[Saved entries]

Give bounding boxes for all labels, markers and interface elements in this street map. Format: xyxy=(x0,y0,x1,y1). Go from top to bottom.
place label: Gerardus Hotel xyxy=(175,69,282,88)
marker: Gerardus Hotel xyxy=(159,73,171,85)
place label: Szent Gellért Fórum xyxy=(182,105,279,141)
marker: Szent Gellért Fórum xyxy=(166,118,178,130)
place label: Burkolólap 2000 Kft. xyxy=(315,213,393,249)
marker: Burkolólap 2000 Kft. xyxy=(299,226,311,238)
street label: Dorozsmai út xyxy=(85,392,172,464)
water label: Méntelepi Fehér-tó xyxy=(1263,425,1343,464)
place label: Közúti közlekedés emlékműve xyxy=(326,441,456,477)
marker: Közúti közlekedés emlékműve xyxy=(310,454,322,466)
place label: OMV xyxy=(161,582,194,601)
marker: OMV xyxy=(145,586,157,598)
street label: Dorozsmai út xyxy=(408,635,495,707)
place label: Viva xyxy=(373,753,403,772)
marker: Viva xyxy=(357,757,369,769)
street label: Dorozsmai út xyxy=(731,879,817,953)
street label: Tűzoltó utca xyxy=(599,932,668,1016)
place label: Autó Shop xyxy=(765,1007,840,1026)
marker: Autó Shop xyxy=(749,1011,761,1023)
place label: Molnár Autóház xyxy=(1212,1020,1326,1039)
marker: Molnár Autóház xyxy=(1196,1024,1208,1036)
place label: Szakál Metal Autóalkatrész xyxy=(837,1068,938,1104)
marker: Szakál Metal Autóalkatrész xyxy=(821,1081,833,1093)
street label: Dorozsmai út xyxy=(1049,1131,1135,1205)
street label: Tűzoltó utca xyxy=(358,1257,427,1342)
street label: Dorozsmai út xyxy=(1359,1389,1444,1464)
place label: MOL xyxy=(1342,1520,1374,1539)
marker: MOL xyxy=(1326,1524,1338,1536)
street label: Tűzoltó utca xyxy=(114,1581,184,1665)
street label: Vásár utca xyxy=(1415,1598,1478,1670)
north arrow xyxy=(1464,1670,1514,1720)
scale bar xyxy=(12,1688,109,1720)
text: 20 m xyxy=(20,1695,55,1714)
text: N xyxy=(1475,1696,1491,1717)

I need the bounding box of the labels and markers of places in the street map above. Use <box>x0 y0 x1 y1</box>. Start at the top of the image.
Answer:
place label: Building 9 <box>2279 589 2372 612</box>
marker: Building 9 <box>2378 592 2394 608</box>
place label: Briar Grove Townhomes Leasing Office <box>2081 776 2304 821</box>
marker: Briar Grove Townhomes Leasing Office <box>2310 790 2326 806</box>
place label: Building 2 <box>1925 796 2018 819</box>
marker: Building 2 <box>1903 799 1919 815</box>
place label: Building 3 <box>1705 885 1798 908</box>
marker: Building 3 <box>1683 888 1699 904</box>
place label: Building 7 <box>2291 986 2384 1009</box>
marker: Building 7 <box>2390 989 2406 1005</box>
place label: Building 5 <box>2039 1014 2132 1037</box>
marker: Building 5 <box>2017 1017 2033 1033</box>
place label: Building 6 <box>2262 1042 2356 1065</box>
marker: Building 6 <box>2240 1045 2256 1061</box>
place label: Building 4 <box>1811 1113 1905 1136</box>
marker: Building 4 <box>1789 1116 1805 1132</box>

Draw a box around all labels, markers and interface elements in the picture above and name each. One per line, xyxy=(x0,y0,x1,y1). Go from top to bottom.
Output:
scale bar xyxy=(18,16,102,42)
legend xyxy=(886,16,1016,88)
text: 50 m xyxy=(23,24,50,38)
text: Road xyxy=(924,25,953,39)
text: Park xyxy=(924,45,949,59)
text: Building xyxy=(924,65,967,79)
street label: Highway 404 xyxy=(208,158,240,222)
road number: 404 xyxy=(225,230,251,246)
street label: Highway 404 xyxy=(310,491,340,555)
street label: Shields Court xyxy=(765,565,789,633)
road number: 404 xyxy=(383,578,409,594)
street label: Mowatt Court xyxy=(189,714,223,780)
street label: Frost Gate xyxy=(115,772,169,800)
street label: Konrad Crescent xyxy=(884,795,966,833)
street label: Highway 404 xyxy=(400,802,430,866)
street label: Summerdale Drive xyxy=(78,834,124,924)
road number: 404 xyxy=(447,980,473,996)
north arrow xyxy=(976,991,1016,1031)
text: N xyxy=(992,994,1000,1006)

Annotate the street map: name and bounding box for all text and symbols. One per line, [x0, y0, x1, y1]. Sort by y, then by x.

__Exercise requirements__. All of the records above are to be repeated exactly.

__Exercise result__.
Give bounding boxes for all labels, markers and interface elements in this street map. Format: xyxy=(x0,y0,x1,y1). Go from top to bottom.
place label: Gerardus Hotel xyxy=(175,69,282,88)
marker: Gerardus Hotel xyxy=(159,73,171,85)
place label: Szent Gellért Fórum xyxy=(182,105,279,141)
marker: Szent Gellért Fórum xyxy=(166,118,178,130)
place label: Burkolólap 2000 Kft. xyxy=(315,213,393,249)
marker: Burkolólap 2000 Kft. xyxy=(299,226,311,238)
street label: Dorozsmai út xyxy=(85,392,172,464)
water label: Méntelepi Fehér-tó xyxy=(1263,425,1343,464)
place label: Közúti közlekedés emlékműve xyxy=(326,441,456,477)
marker: Közúti közlekedés emlékműve xyxy=(310,454,322,466)
place label: OMV xyxy=(161,582,194,601)
marker: OMV xyxy=(145,586,157,598)
street label: Dorozsmai út xyxy=(408,635,495,707)
place label: Viva xyxy=(373,753,403,772)
marker: Viva xyxy=(357,757,369,769)
street label: Dorozsmai út xyxy=(731,879,817,953)
street label: Tűzoltó utca xyxy=(599,932,668,1016)
place label: Autó Shop xyxy=(765,1007,840,1026)
marker: Autó Shop xyxy=(749,1011,761,1023)
place label: Molnár Autóház xyxy=(1212,1020,1326,1039)
marker: Molnár Autóház xyxy=(1196,1024,1208,1036)
place label: Szakál Metal Autóalkatrész xyxy=(837,1068,938,1104)
marker: Szakál Metal Autóalkatrész xyxy=(821,1081,833,1093)
street label: Dorozsmai út xyxy=(1049,1131,1135,1205)
street label: Tűzoltó utca xyxy=(358,1257,427,1342)
street label: Dorozsmai út xyxy=(1359,1389,1444,1464)
place label: MOL xyxy=(1342,1520,1374,1539)
marker: MOL xyxy=(1326,1524,1338,1536)
street label: Tűzoltó utca xyxy=(114,1581,184,1665)
street label: Vásár utca xyxy=(1415,1598,1478,1670)
north arrow xyxy=(1464,1670,1514,1720)
scale bar xyxy=(12,1688,109,1720)
text: 20 m xyxy=(20,1695,55,1714)
text: N xyxy=(1475,1696,1491,1717)

I need the bounding box of the labels and markers of places in the street map above. Use <box>x0 y0 x1 y1</box>. Start at the top of the image.
Answer:
place label: Building 9 <box>2279 589 2372 612</box>
marker: Building 9 <box>2378 592 2394 608</box>
place label: Briar Grove Townhomes Leasing Office <box>2081 776 2304 821</box>
marker: Briar Grove Townhomes Leasing Office <box>2310 790 2326 806</box>
place label: Building 2 <box>1925 796 2018 819</box>
marker: Building 2 <box>1903 799 1919 815</box>
place label: Building 3 <box>1705 885 1798 908</box>
marker: Building 3 <box>1683 888 1699 904</box>
place label: Building 7 <box>2291 986 2384 1009</box>
marker: Building 7 <box>2390 989 2406 1005</box>
place label: Building 5 <box>2039 1014 2132 1037</box>
marker: Building 5 <box>2017 1017 2033 1033</box>
place label: Building 6 <box>2262 1042 2356 1065</box>
marker: Building 6 <box>2240 1045 2256 1061</box>
place label: Building 4 <box>1811 1113 1905 1136</box>
marker: Building 4 <box>1789 1116 1805 1132</box>

Draw a box around all labels, markers and interface elements in the picture above and name each. One per line, xyxy=(x0,y0,x1,y1). Go from top to bottom.
Output:
scale bar xyxy=(18,16,102,42)
legend xyxy=(886,16,1016,88)
text: 50 m xyxy=(23,24,50,38)
text: Road xyxy=(924,25,953,39)
text: Park xyxy=(924,45,949,59)
text: Building xyxy=(924,65,967,79)
street label: Highway 404 xyxy=(208,158,240,222)
road number: 404 xyxy=(225,230,251,246)
street label: Highway 404 xyxy=(310,491,340,555)
street label: Shields Court xyxy=(765,565,789,633)
road number: 404 xyxy=(383,578,409,594)
street label: Mowatt Court xyxy=(189,714,223,780)
street label: Frost Gate xyxy=(115,772,169,800)
street label: Konrad Crescent xyxy=(884,795,966,833)
street label: Highway 404 xyxy=(400,802,430,866)
street label: Summerdale Drive xyxy=(78,834,124,924)
road number: 404 xyxy=(447,980,473,996)
north arrow xyxy=(976,991,1016,1031)
text: N xyxy=(992,994,1000,1006)

Annotate the street map: name and bounding box for all text and symbols. One per line, [x0, y0, x1, y1]. Sort by y, then by x.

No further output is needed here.